Romance is contaminated in The Great Gatsby. Although Gatsby has a tremendous capacity for romance and an extraordinary gift for hope, in Chapter Five when Gatsby is finally reunited with Daisy, he finds himself re-evaluating everything through the lens of this reunion. Nick remarks,
He hadn't once ceased looking at Daisy and I think he revalued everything in his house according to the measure of response it drew from her well-loved eyes. Sometimes, too, he stared around at his possessions in a dazed way as though in her actual and astounding presence none of it was any longer real.
It is during this re-evaluation by Gatsby that he realizes Daisy is no longer the "enchanted object" which he has created in his "ghostly heart." For this reason, the green light which heretofore has held great symbolic meaning for Gatsby, a beacon of hope that he can return to the delights of the past, now is merely a green light that rests on a dock. Clearly, there is a disillusionment that occurs within Gatsby as there is no longer any hopeful light but only a false light from, the "gleaming floor bounc[ing] in from the hall" in his mansion built in imitation of Restoration salons and Marie Antoinette music rooms.
As Nick departs, he notes that Gatsby's face expresses bewilderment,
as though a faint doubt had occurred to him as to the quality of his present happiness.

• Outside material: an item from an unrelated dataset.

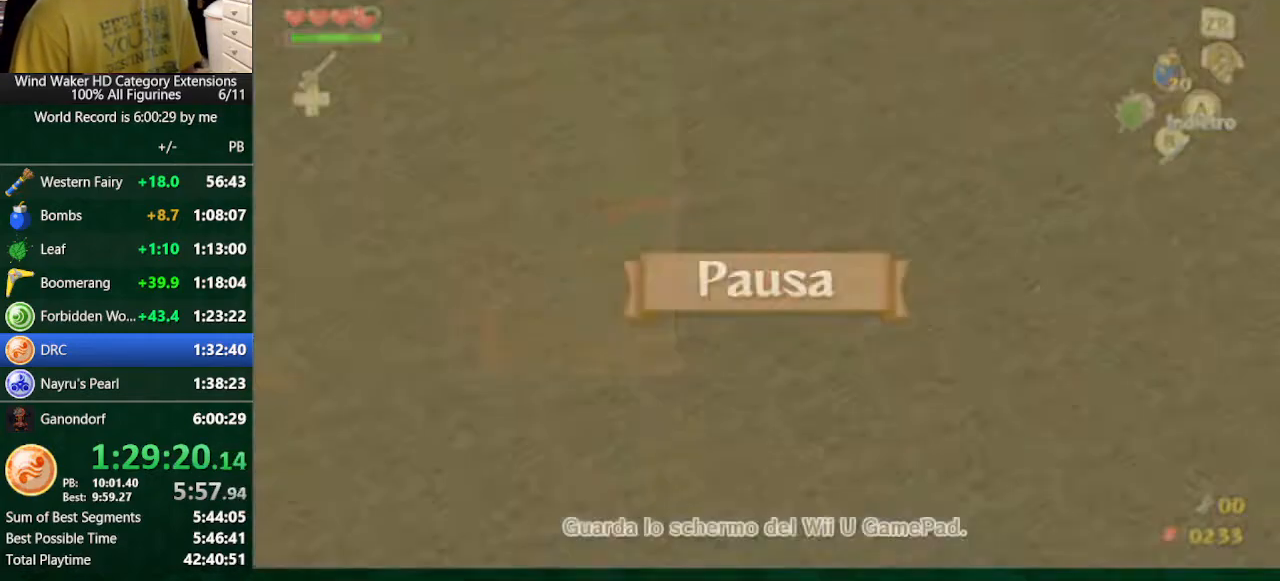
{"buttons": [], "left_stick": "center", "right_stick": "center", "button_events": []}
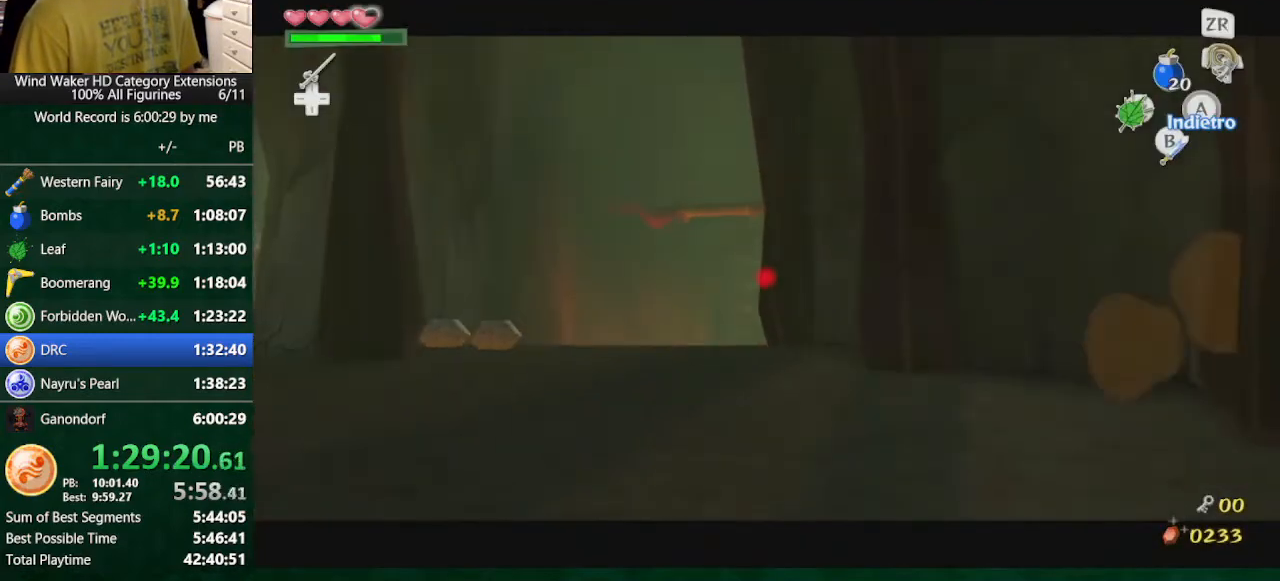
{"buttons": [], "left_stick": "center", "right_stick": "center", "button_events": []}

This doubt suggests that Daisy "tumbled short of his dreams," not because of her own fault, Nick adds, but because the romantic and idealistic Gatsby has created in her "a colossal vitality." With her maudlin sentimentality and worship of material things--she cries and buries her head in his many-colored shirts--, the idealistic vision of Daisy is tainted and her voice becomes but "a deathless song" to the false charm of money.